I am a PhD candidate in political science at Brown University. My research examines the politics of punishment, policing and justice attitudes in contexts of high crime and weak rule of law. For the 2022-23 academic year, I am a Predoctoral Fellow at the Center for US-Mexican Studies, UC San Diego. Over 2021-22, I was a Peace Scholar Fellow at the United States Institute of Peace, and an Emerging Scholar awarded by the Harry Frank Guggenheim Foundation. My dissertation analyzes citizen attitudes and behavior vis-à-vis criminal violence in Mexico. I ask:
- Under what conditions do citizens accept or even support human rights violations to combat crime?
- Facing high violence and routine impunity, when do citizens prefer vigilante responses to crime? And when are they willing to pursue formal, state-administered justice?
- How can rights-protecting criminal justice policies gain public support in contexts of ongoing conflict?

My dissertation and collaborative work on these topics includes in-depth qualitative interviews, field experiments, and an original dataset, in progress, on contemporary lynchings in Mexico.
I previously held the Graduate Fellowship in Community Engaged Scholarship at the Swearer Center (2019), and fellowships through the interdisciplinary Graduate Program in Development (2017-18) and the Watson Institute for International and Public Affairs (2020-21) at Brown University. My dissertation research has been generously supported by the Center for Human Rights and Humanitarian Studies.
I also co-coordinate the Democratic Erosion consortium with Professor Robert Blair.
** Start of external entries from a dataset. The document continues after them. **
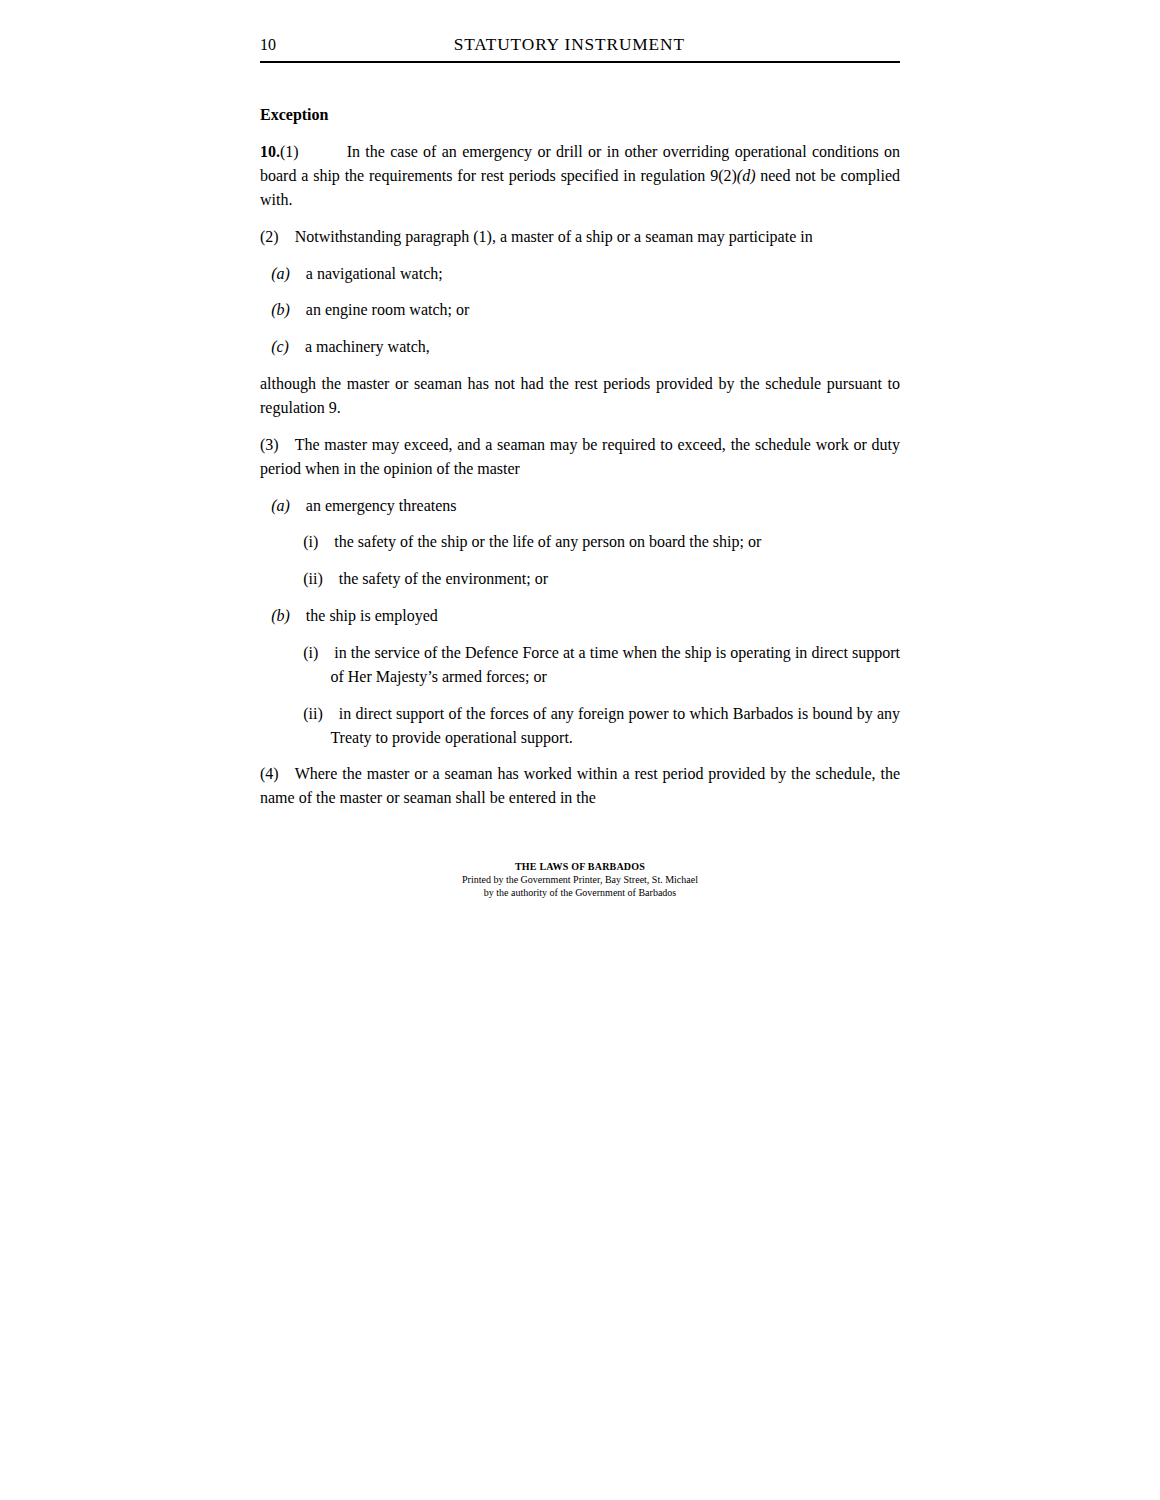10
STATUTORY INSTRUMENT
Exception
10.(1)   In the case of an emergency or drill or in other overriding operational conditions on board a ship the requirements for rest periods specified in regulation 9(2)(d) need not be complied with.
(2) Notwithstanding paragraph (1), a master of a ship or a seaman may participate in
(a) a navigational watch;
(b) an engine room watch; or
(c) a machinery watch,
although the master or seaman has not had the rest periods provided by the schedule pursuant to regulation 9.
(3) The master may exceed, and a seaman may be required to exceed, the schedule work or duty period when in the opinion of the master
(a) an emergency threatens
(i) the safety of the ship or the life of any person on board the ship; or
(ii) the safety of the environment; or
(b) the ship is employed
(i) in the service of the Defence Force at a time when the ship is operating in direct support of Her Majesty’s armed forces; or
(ii) in direct support of the forces of any foreign power to which Barbados is bound by any Treaty to provide operational support.
(4) Where the master or a seaman has worked within a rest period provided by the schedule, the name of the master or seaman shall be entered in the
THE LAWS OF BARBADOS
Printed by the Government Printer, Bay Street, St. Michael
by the authority of the Government of Barbados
The consortium helps students and faculty evaluate threats to democracy both at home and abroad through the lens of theory, history, and social science, and spans over 50 universities in multiple countries. If you would like to get involved, please contact us.
Before graduate school, I earned a BA in Romance Languages & Literatures and Studies of Women, Gender, & Sexuality from Harvard College, magna cum laude. My undergraduate studies focused on queer and feminist prose, poetry, and performance art under conditions of political violence and repression in the Americas. I attended K-12 public schools in Eugene, Oregon.
In addition to Mexico and the US, I have studied or conducted research in Argentina, Dominican Republic, Chile, and Peru.